Could you print the stretch of lines below from the one with "HFOV = 73.5" through the one with "Rotate and scale", exactly as they stand and without any pictures?
==*==
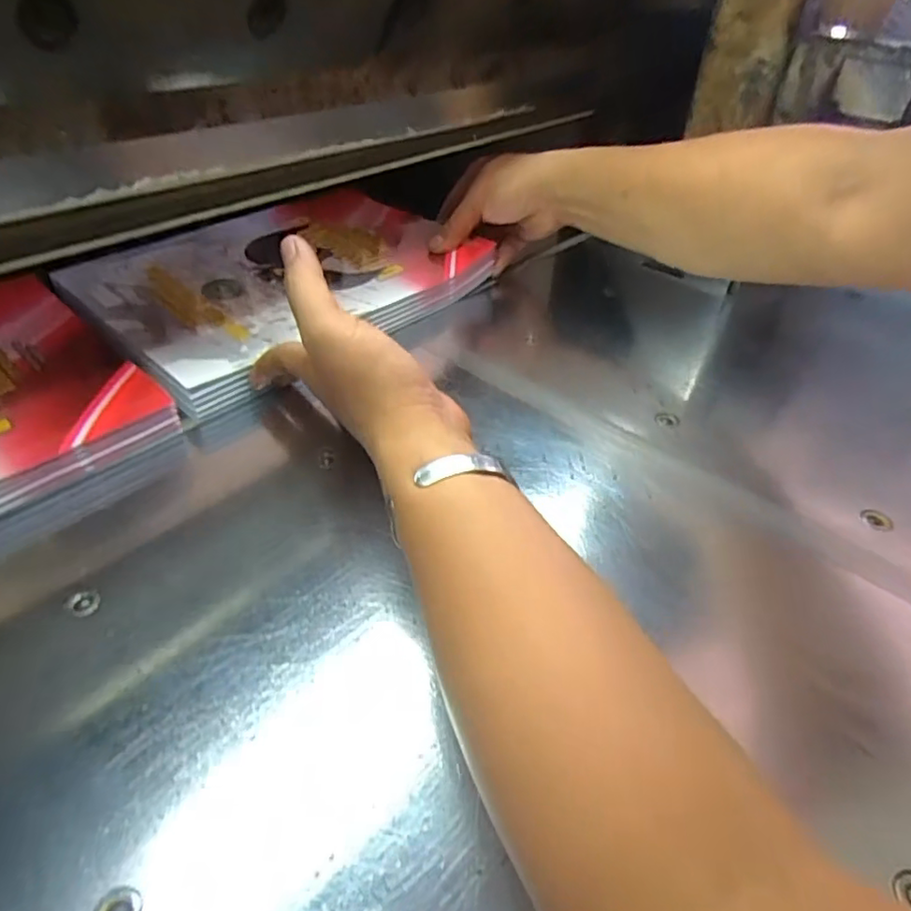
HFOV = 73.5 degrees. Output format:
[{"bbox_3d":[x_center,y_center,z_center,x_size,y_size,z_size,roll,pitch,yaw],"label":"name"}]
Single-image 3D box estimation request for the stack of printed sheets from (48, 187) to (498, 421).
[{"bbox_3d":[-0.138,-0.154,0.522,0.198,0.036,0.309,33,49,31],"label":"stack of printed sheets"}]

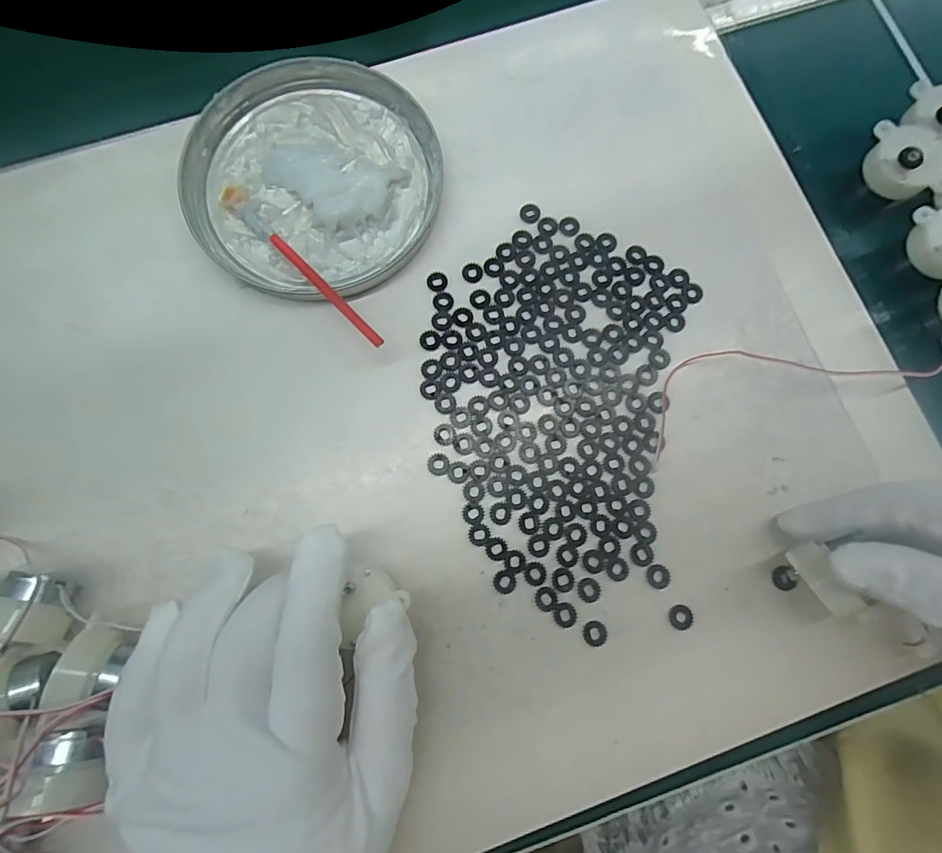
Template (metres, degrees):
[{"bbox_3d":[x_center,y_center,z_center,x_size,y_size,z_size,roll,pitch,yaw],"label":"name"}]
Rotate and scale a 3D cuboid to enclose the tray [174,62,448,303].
==*==
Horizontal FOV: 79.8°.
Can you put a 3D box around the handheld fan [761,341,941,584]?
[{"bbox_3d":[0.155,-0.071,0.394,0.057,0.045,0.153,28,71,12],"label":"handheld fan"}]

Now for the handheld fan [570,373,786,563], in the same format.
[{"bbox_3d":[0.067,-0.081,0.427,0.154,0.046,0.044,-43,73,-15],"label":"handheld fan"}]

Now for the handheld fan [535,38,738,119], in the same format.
==*==
RESPONSE TO THIS TASK:
HFOV = 73.5 degrees. Output format:
[{"bbox_3d":[x_center,y_center,z_center,x_size,y_size,z_size,roll,pitch,yaw],"label":"name"}]
Single-image 3D box estimation request for the stack of printed sheets from (48, 187) to (498, 421).
[{"bbox_3d":[-0.138,-0.154,0.522,0.198,0.036,0.309,33,49,31],"label":"stack of printed sheets"}]

Template (metres, degrees):
[{"bbox_3d":[x_center,y_center,z_center,x_size,y_size,z_size,roll,pitch,yaw],"label":"name"}]
Rotate and scale a 3D cuboid to enclose the tray [174,62,448,303].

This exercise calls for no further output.